╭─ DATA LISTING

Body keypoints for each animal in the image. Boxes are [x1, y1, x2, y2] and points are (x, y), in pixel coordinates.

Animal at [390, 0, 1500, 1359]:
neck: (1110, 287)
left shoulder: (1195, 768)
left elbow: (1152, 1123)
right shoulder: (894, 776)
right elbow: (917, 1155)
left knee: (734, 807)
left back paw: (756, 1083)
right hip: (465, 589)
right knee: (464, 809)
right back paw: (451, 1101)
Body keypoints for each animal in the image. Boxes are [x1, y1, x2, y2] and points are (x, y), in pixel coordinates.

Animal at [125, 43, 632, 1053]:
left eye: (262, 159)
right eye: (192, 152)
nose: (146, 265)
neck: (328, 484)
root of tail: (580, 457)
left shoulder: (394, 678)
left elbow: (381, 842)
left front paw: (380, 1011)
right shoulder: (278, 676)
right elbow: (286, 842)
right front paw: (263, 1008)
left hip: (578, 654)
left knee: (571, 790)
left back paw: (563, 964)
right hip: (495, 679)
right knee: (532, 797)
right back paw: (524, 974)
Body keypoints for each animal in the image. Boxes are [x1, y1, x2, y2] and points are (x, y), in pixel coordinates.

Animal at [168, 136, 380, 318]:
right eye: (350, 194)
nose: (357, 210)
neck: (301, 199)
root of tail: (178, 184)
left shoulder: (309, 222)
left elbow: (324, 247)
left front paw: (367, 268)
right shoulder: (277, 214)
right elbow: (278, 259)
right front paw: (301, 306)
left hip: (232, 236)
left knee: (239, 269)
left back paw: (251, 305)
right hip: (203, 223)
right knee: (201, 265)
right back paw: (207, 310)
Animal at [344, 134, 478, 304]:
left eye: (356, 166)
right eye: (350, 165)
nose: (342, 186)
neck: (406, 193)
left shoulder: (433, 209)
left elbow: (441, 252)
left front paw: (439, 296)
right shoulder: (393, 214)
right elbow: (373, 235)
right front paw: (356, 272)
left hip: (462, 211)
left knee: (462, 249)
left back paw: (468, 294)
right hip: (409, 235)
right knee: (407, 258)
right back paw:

╰─

▶ TASK DETAILS:
Every line from the one containing "neck: (406, 193)" through the end of the entries above must be echoed exactly, with both ends kept.

▶ REPLY TO THE EXERCISE:
neck: (406, 193)
left shoulder: (433, 209)
left elbow: (441, 252)
left front paw: (439, 296)
right shoulder: (393, 214)
right elbow: (373, 235)
right front paw: (356, 272)
left hip: (462, 211)
left knee: (462, 249)
left back paw: (468, 294)
right hip: (409, 235)
right knee: (407, 258)
right back paw:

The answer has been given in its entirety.